Evidence that non-lipid cardiovascular risk factors are associated with high prevalence of coronary artery disease in patients with heterozygous familial hypercholesterolemia or familial combined hyperlipidemia.
Skoumas I., Masoura C., Pitsavos C., Tousoulis D., Papadimitriou L., Aznaouridis K., Chrysohoou C., Giotsas N., Toutouza M., Tentolouris C., Antoniades C., Stefanadis C.

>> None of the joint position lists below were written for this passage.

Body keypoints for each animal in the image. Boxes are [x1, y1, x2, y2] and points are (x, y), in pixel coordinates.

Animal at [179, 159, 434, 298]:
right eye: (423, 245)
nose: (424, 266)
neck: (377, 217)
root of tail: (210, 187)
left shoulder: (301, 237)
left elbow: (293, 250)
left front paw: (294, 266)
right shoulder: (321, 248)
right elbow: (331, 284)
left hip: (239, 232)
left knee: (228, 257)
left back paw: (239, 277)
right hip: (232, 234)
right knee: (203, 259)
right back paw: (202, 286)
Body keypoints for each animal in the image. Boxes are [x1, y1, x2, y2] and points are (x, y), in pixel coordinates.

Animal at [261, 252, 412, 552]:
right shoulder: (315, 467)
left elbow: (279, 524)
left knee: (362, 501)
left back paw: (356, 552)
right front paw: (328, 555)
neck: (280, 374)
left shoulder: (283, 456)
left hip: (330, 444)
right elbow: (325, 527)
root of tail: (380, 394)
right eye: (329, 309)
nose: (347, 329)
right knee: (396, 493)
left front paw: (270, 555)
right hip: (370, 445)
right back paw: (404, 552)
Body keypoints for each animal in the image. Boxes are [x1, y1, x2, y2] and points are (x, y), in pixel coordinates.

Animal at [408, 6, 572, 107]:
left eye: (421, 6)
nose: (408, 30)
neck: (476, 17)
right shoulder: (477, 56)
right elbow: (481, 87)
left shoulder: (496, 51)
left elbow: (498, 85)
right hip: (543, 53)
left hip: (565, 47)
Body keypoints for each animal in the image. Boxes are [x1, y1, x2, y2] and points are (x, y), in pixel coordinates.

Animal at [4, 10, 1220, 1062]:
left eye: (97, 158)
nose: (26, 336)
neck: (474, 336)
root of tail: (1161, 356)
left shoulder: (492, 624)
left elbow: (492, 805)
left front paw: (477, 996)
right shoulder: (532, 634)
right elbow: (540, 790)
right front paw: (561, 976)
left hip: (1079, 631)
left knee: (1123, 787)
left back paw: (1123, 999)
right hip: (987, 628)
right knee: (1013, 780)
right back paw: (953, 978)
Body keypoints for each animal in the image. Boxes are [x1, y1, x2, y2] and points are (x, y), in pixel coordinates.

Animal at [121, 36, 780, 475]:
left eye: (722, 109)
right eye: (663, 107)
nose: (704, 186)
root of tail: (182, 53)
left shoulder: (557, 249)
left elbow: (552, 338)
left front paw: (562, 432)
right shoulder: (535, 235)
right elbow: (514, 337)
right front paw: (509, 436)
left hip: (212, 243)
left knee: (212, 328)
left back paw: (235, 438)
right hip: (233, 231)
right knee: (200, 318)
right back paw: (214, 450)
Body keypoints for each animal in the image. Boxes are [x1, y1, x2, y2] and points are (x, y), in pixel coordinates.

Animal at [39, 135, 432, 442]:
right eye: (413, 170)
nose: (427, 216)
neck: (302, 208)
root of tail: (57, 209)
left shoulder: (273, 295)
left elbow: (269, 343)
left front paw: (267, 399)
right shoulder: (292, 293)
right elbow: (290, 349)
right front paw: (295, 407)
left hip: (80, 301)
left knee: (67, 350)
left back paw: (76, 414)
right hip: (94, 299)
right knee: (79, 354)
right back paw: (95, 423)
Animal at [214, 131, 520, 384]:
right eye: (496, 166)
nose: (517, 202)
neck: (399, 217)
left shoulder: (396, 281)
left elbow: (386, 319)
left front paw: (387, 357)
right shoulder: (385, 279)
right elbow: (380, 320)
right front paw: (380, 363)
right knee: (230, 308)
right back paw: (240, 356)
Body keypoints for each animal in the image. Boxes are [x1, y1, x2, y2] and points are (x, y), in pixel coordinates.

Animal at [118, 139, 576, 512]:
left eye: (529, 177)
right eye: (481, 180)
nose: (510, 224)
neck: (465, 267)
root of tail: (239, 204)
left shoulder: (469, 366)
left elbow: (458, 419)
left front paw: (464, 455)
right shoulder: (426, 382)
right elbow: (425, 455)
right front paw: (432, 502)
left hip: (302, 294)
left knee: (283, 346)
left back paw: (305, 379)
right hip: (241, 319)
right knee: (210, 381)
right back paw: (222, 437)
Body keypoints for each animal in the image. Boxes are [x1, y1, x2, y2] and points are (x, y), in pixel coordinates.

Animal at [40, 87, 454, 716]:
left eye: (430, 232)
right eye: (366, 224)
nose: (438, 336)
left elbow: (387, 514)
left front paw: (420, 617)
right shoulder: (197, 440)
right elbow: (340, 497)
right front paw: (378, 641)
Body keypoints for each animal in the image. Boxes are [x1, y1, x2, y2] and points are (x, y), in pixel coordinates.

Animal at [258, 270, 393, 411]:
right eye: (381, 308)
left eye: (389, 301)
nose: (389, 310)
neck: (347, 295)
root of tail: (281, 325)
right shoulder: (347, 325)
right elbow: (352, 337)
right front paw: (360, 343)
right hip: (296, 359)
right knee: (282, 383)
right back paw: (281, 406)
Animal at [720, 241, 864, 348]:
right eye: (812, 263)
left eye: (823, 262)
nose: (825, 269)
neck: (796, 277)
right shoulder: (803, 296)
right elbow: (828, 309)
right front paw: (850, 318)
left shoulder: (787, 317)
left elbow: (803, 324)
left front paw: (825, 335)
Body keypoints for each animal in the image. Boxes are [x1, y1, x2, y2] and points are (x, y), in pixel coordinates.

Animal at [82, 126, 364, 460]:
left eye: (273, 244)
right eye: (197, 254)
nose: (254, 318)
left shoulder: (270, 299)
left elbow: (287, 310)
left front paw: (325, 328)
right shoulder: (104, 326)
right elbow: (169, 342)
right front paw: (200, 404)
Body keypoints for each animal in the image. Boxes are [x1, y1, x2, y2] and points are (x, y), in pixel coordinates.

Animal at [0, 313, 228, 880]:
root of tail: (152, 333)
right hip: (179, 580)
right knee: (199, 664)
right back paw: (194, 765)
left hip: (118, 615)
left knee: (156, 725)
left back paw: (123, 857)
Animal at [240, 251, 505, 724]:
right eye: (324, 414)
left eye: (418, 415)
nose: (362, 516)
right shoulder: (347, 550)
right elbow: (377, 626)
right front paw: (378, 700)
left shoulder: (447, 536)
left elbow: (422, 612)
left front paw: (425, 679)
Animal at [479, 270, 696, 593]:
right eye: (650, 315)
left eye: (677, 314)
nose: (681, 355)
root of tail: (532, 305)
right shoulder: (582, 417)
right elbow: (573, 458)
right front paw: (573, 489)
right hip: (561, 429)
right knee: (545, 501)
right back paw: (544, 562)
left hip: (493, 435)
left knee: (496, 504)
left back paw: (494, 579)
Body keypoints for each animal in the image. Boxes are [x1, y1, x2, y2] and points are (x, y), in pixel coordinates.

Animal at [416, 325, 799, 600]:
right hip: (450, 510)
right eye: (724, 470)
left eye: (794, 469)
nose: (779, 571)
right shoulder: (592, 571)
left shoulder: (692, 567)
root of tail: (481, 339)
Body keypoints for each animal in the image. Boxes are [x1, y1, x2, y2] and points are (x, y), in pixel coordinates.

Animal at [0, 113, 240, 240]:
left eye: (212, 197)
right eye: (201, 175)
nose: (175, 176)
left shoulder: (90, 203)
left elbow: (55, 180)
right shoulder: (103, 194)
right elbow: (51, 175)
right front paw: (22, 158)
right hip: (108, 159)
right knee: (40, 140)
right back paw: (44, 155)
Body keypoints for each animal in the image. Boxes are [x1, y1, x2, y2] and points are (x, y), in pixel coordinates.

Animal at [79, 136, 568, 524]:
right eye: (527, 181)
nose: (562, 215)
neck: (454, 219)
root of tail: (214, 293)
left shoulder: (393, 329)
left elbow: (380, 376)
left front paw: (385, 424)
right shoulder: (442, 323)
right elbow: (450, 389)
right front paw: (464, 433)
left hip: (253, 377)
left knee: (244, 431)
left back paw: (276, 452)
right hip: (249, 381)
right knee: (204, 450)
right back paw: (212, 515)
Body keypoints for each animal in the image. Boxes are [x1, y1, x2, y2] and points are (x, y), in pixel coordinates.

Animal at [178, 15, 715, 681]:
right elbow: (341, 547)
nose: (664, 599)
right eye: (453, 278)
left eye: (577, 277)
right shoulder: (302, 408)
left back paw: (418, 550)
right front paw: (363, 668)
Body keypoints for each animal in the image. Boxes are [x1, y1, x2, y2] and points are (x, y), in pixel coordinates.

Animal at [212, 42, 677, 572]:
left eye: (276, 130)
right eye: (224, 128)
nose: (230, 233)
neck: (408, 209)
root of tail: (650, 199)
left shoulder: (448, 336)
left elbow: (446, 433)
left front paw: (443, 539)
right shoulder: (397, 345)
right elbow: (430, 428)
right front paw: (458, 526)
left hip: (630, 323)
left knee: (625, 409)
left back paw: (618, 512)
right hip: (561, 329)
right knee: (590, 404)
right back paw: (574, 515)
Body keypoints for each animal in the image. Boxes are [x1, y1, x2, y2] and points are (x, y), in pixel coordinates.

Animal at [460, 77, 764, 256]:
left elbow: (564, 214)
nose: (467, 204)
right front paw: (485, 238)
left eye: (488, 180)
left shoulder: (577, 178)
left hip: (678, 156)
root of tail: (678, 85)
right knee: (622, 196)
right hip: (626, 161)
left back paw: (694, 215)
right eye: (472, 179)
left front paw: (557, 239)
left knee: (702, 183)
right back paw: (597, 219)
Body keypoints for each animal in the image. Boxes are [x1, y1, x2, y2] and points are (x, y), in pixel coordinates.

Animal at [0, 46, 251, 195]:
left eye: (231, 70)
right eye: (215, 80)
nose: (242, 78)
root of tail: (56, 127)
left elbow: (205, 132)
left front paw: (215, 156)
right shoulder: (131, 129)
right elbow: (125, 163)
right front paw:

BACKGROUND: Heterozygous familial hypercholesterolemia (hFH) and familial combined hyperlipidemia (FCH) have been associated with increased risk for coronary artery disease (CAD), but the impact of traditional risk factors to the incidence of CAD in these patients remains unknown. The present study evaluates the contribution of such risk factors to the development of CAD in these two dyslipidemic populations. METHODS: This cross-sectional study enrolled a total 1306 subjects; 600 individuals with hFH (mean age 41+/-13 years, 261 males and 339 females), and 706 individuals with FCH (mean age 49+/-11 years, 463 males and 243 females). Blood samples were collected after 12 hours fasting period, and serum lipids were determined. Multivariate logistic regression models were used to estimate the odds ratios of CAD based on the type of hyperlipidemia, after adjustment for demographic characteristics and risk factors. RESULTS: Subjects with FCH were older (P<0.001), and they had a significantly increased prevalence of hypertension, diabetes and metabolic syndrome (40 vs. 10%, 13 vs. 2% and 41 vs. 6% respectively, all P<0.001) compared to the hFH group. Total cholesterol, LDL-cholesterol, and apolipoprotein B levels were higher (all P<0.001) in hFH subjects. Although in multivariate analysis lipid abnormalities found in hFH were associated with increased risk of CAD (P<0.001) compared with lipid abnormalities of FCH, the overall prevalence of CAD was similar between the two groups (16.7 vs. 15.3%, P=NS). CONCLUSIONS: Despite the high atherogenic potential of altered lipid metabolism found in hFH, the prevalence of CAD is similarly increased in patients with hFH or FCH. This may be related to the clustering of non-lipid cardiovascular risk factors, such as diabetes mellitus, observed in patients with FCH.